Inside the organisation NIKE SA also managed to improve its own Human Capital. Virtually every current director and team leader has been appointed during Cardarelli’s reign.

The warehouse used to be criticized when he started here — today Nike SA has a newly built warehouse offering improved technological solutions and partners that deliver to the brands requirements.

Relationships with retailers

What is NIKE SA’s strategy as far as independent retailers are concerned? Cardarelli says that NIKE is very particular about supplying only retailers that will enhance the brand’s strategic priorities. They do have certain minimum order sizes, but the store itself is taken into account as well. For example, they might decide to supply a small running store, even if the quantities ordered do not reach their minimums, as long as the store is considered to fit the NIKE image.

They do their own distribution and will supply wholesalers by exception, and then only after approval of the wholesaler’s customers as well.

Like all the main brands NIKE believe in concept stores, not as a margin driver, but it provides a real experience of the brand to the consumer. They also use factory stores, not only to provide an outlet for end of season products, but also to serve as a NIKE experience shop for lower LSM’s.

So far, Cardarelli’s stay in SA almost sounds like a fairy tale. Have there been no disappointments? What about crime?

He says crime is unfortunate, but after living in Brazil, it is not a new experience for him and it has not dented his enjoyment of working and living in SA.

He is very complimentary of the South African people and made many friends, many who will be his friends for life.
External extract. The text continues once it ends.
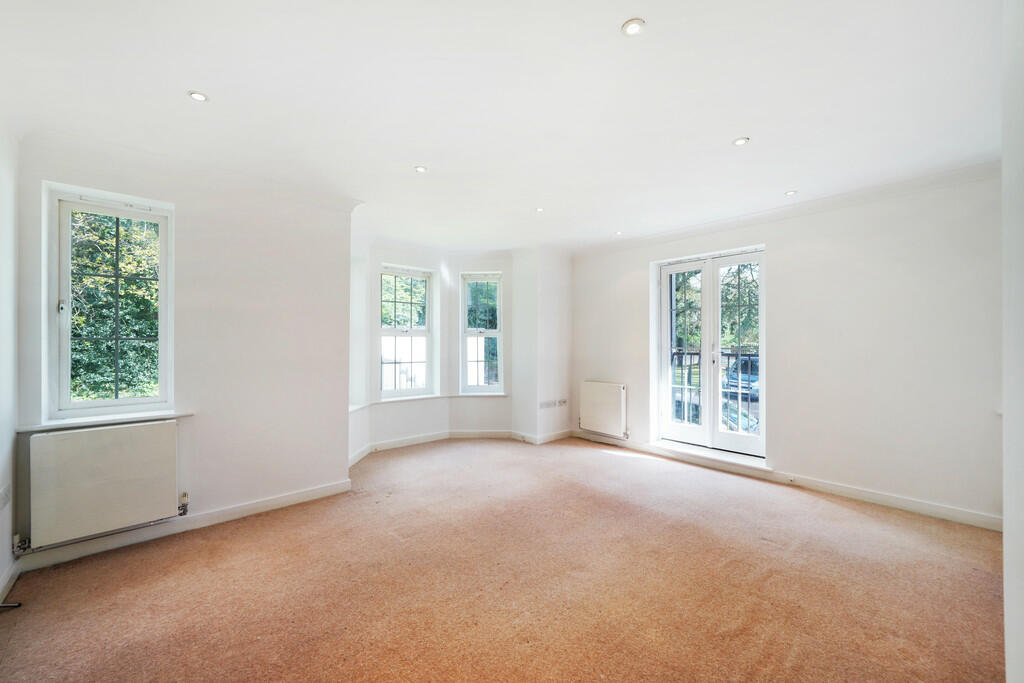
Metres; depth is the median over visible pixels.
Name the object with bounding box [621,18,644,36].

But, if there is perhaps one area where he has been a bit disappointed, it is in South Africa’s leaders who do not make the most of the unique opportunities offered by events like the FIFA World Cup, when the leaders of large global corporations visited SA to observe the excellent infrastructure and other good qualities, which provide opportunities for investment in this country. Such windows of opportunity do not stay open for a long time and Cardarelli believes that South African leaders need to embrace these long term opportunities for progress.